### What is needed:
Please copy out every line in the entries that includes the word "different".

### Available data:
# # #

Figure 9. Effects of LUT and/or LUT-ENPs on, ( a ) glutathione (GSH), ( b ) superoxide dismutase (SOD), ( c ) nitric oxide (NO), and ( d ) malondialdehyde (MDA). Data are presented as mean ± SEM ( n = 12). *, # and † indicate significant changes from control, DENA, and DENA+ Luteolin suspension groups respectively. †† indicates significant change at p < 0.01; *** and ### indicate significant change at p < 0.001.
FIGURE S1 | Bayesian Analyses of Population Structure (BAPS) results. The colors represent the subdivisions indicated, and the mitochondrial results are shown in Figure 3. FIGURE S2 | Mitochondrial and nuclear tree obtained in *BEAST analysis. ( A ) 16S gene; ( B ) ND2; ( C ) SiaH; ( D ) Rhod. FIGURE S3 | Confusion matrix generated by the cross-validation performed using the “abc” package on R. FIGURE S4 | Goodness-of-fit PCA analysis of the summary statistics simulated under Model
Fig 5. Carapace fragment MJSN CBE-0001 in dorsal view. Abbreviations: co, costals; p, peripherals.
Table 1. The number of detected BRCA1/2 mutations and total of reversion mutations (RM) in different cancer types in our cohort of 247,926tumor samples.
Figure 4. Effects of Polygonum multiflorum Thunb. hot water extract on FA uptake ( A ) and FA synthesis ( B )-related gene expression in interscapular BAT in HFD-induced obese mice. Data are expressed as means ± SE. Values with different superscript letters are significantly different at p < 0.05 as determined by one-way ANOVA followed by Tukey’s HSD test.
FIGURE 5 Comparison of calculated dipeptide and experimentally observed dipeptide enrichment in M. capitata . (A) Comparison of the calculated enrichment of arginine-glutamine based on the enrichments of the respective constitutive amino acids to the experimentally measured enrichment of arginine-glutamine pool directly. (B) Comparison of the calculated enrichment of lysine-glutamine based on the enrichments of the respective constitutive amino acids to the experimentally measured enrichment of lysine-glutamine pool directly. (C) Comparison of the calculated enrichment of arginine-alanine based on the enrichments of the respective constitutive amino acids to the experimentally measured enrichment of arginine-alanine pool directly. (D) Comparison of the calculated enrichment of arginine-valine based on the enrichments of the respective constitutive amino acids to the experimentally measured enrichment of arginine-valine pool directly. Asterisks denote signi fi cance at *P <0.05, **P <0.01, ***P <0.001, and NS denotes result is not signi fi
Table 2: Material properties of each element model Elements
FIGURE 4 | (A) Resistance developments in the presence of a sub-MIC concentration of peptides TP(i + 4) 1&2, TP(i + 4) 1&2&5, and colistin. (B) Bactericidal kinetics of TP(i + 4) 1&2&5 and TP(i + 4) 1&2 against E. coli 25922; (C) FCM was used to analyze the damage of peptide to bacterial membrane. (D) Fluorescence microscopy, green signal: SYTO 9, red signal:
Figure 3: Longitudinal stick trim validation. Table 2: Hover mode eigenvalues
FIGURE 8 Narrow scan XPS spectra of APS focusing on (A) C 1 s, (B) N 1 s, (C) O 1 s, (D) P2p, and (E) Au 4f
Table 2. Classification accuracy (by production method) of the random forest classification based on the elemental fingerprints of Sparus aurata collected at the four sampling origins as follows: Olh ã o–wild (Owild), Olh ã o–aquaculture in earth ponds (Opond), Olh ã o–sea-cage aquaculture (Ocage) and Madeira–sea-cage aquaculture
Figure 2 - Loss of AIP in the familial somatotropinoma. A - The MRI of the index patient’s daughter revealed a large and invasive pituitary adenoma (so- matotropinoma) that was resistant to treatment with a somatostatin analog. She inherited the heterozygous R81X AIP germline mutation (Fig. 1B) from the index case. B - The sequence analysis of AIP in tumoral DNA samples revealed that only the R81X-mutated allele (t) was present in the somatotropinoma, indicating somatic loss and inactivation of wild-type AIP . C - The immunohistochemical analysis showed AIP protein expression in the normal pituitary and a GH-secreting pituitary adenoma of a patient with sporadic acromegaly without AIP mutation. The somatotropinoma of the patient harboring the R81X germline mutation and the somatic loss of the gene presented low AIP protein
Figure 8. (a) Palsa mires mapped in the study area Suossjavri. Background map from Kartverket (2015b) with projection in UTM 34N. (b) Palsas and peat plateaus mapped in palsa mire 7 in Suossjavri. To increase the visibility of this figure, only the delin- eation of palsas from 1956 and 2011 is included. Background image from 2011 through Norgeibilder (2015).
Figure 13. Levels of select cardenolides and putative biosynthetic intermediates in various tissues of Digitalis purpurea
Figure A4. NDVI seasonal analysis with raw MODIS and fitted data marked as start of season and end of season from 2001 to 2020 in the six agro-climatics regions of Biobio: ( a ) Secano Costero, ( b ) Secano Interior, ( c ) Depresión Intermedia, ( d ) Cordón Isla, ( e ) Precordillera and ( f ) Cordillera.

# # #

### Exercise solution:
Table 1. The number of detected BRCA1/2 mutations and total of reversion mutations (RM) in different cancer types in our cohort of 247,926tumor samples.
Figure 4. Effects of Polygonum multiflorum Thunb. hot water extract on FA uptake ( A ) and FA synthesis ( B )-related gene expression in interscapular BAT in HFD-induced obese mice. Data are expressed as means ± SE. Values with different superscript letters are significantly different at p < 0.05 as determined by one-way ANOVA followed by Tukey’s HSD test.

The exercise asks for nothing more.